#### [抜粋本文]
========================================================================
東急文化会館と共に姿を消した「プラネタリム」が桜丘町に復活する!

文化総合施設(完成イメージ)、渋谷区ホームページより

「宮下NIKEパーク」開設に続き、2010年の竣工を予定しているのが桜丘町の「文化総合施設(旧大和田小学校跡地施設)」だ。旧大和田小学校は1997年3月の学校統廃合以降、これまで「ケアコミュニティ・桜が丘」として地域コミュニティの拠点を担ってきたが、2005年の発表では、同校跡地を有効利用し、かつ区政の抱える諸課題を解決するため、教育センターや健康センター、中小のホールなどから成る大型文化複合施設へと生まれ変わることが決定。既に2006年から解体・建設工事がスタートしており、いよいよ2010年秋の開設を予定する。新施設は地上12階地下3階、高さ68メートルの複合ビルで、ホールやプラネタリウムなどの文化施設、図書館・保育園などの地域施設、さらに区の新たな事業となるファッション・デザイン産業関連支援施設などを加え、渋谷の文化・教育・福祉・健康の拠点として「優れた文化芸術の鑑賞、団体相互の交流、練習や活動成果の発表の場」となることを目指す。
========================================================================
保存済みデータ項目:

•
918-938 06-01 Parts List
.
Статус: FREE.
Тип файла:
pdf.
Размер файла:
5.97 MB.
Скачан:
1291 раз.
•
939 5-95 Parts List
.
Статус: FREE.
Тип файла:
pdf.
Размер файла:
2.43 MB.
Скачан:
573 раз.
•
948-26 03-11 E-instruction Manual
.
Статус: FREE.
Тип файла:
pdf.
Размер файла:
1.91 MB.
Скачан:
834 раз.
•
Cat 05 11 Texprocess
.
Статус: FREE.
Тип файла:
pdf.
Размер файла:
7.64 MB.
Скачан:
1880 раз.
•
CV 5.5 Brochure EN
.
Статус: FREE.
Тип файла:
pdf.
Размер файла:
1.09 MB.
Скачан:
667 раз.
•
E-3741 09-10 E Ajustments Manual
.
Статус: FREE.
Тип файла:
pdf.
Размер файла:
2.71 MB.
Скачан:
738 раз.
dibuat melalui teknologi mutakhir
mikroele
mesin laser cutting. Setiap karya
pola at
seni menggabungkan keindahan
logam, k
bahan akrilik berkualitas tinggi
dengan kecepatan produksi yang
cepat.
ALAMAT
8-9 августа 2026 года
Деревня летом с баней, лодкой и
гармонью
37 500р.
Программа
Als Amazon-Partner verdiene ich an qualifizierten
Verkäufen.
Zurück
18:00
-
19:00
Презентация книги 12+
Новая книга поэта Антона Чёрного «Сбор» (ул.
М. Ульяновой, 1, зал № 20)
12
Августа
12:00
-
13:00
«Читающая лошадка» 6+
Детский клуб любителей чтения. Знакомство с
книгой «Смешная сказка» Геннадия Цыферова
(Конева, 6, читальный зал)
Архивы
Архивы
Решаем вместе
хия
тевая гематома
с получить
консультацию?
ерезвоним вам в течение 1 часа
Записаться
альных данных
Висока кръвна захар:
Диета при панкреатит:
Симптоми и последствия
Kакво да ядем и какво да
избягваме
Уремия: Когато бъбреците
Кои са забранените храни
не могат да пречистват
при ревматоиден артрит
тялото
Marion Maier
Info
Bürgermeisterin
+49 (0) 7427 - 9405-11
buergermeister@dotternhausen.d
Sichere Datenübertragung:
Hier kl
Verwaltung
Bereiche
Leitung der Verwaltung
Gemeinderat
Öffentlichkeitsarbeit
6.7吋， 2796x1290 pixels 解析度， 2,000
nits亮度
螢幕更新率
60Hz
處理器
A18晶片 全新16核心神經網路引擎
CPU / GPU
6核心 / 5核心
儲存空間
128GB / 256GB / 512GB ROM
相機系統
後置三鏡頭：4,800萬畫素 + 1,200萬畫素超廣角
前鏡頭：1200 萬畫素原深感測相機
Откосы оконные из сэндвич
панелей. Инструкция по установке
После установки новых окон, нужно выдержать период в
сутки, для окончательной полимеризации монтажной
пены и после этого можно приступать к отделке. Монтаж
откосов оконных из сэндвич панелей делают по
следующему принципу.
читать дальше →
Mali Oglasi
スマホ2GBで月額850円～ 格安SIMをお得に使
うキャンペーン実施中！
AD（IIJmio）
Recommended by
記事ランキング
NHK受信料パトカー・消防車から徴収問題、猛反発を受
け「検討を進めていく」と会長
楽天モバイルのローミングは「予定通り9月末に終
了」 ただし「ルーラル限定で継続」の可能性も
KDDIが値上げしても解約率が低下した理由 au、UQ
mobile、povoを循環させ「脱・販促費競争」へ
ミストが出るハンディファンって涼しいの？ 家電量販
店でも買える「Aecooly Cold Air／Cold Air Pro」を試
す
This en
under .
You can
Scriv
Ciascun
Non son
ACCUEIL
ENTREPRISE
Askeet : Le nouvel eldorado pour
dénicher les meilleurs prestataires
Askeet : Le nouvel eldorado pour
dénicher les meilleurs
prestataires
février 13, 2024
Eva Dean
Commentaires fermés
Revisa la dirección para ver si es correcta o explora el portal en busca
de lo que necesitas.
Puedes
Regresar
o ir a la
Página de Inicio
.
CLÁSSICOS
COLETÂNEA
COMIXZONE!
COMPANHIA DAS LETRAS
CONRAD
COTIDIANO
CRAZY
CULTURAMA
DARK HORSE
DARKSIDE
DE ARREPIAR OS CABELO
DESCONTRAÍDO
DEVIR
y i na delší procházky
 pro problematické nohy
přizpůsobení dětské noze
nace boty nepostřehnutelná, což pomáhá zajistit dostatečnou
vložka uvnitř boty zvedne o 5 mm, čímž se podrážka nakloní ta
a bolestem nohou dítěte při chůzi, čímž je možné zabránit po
========================================================================
#### [作業指示]
文化総合施設に関する本文のうち、「文化総合施設(完成イメージ)、渋谷区ホームページより」から「表の場」となることを目指す。」までをすべて書き出し、その中の「プラネタリウム」を「天体観測室」に置き換えてください。 本文だけを頼りに答えてください。

#### [解答例]
文化総合施設(完成イメージ)、渋谷区ホームページより

「宮下NIKEパーク」開設に続き、2010年の竣工を予定しているのが桜丘町の「文化総合施設(旧大和田小学校跡地施設)」だ。旧大和田小学校は1997年3月の学校統廃合以降、これまで「ケアコミュニティ・桜が丘」として地域コミュニティの拠点を担ってきたが、2005年の発表では、同校跡地を有効利用し、かつ区政の抱える諸課題を解決するため、教育センターや健康センター、中小のホールなどから成る大型文化複合施設へと生まれ変わることが決定。既に2006年から解体・建設工事がスタートしており、いよいよ2010年秋の開設を予定する。新施設は地上12階地下3階、高さ68メートルの複合ビルで、ホールや天体観測室などの文化施設、図書館・保育園などの地域施設、さらに区の新たな事業となるファッション・デザイン産業関連支援施設などを加え、渋谷の文化・教育・福祉・健康の拠点として「優れた文化芸術の鑑賞、団体相互の交流、練習や活動成果の発表の場」となることを目指す。